An elderly citizen is helped to reach a voting site in Southern province, early 2016

Rwanda parliament has approved ratification of an Africa Union protocol that will pave way for a policy and laws to take care of elderly persons, pensioners and their families through direct government and community support.

The African Charter on Human and Peoples’ Rights of older persons in Africa was adopted at the twenty 26th Session of the Africa Union Assembly held in Addis-Ababa, Ethiopia on 31 January 2016.

Parliament discussed and approved the basis of this protocol in June, sending the draft law to a parliament committee on Unity, Human rights and fight against Genocide for further discussion on articles embedded therein.

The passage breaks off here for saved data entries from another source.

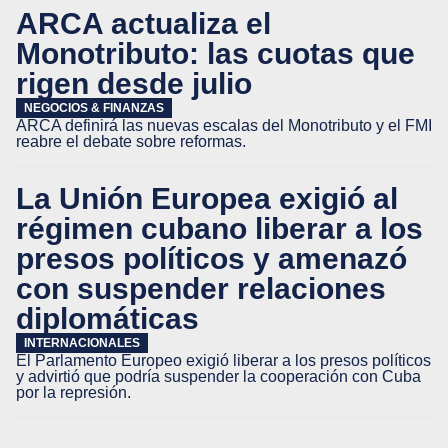
ARCA actualiza el
Monotributo: las cuotas que
rigen desde julio
NEGOCIOS & FINANZAS
ARCA definirá las nuevas escalas del Monotributo y el FMI
reabre el debate sobre reformas.
La Unión Europea exigió al
régimen cubano liberar a los
presos políticos y amenazó
con suspender relaciones
diplomáticas
INTERNACIONALES
El Parlamento Europeo exigió liberar a los presos políticos
y advirtió que podría suspender la cooperación con Cuba
por la represión.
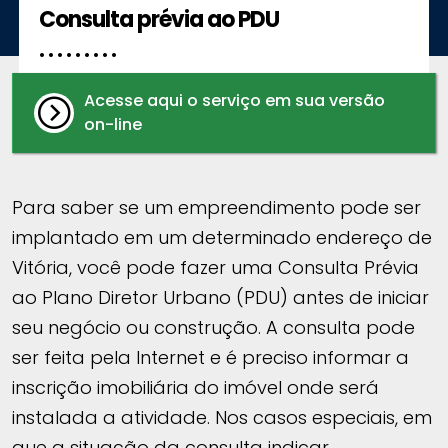
Consulta prévia ao PDU
. . . . . . . . .
Acesse aqui o serviço em sua versão
on-line
Para saber se um empreendimento pode ser
implantado em um determinado endereço de
Vitória, você pode fazer uma Consulta Prévia
ao Plano Diretor Urbano (PDU) antes de iniciar
seu negócio ou construção. A consulta pode
ser feita pela Internet e é preciso informar a
inscrição imobiliária do imóvel onde será
instalada a atividade. Nos casos especiais, em
que a situação da consulta indicar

While presenting the outcomes, the Committee Chairperson MP Elisabeth Mukamana said the protocol will be a starting point for the long awaited policy and laws on elderly and pensioners in Rwanda.

“We needed this protocol in order to have a policy and laws in place. The policy is currently under preparation at ministry level and this will be followed by specific laws,” Mukamana said.

She noted that the draft policy under finalization will improve already existing government efforts to support pensioners, however it will come with improvement of the welfare.

“For example on financial support, this new policy will not only financially support the pensioners but even their family that takes care of them, which is different from what we have been doing,” Mukamana said. 

Since 2018, Rwanda Social Security Board (RSSB) reviewed pension payouts upwards, with the least paid currently earning Rwf13000 from Rwf5700 before, costing the pension body between Rwf5 billion and Rwf6billion annually.

In the earlier presentation of the protocol, MP John Ruku Rwabyoma had asked government to consider involving community especially the youths to volunteer in taking care of the elderly.

“We need to start teaching youths a culture of supporting the elderly. In some countries, old people are sent to care homes, but since we cannot afford this, we need to find solutions in our culture of caring for elders,” Rwabyoma said.

In response to this suggestion MP Mukamana stated that the other benefit of the upcoming policy is that the community will now be legally held accountable in taking care of the pensioners and elderly in their respective communities.

“Each one of us in society will have a role to play in supporting the elderly. They (elderly) will also get sporting and fitness activities and life skills training for the elderly as proposed in the new policy,” Mukamana said.

Bugesera – elderly shows the youth how to weed

MP Pierre Claver Rwaka was not convinced about the timeline of the policy. He asked why it has taken long to have a pension law and policy in place since 2008 when parliament started pushing for it to support the elderly and retired. 

The committee chairperson responded that the ministry of local government has promised to finalize the policy soon, and they were lagging behind because of the unratified treaty to guide the country in policy and laws.

Currently, elderly home care projects are run under the funding of religious groups and non-profitable organisations and foundations.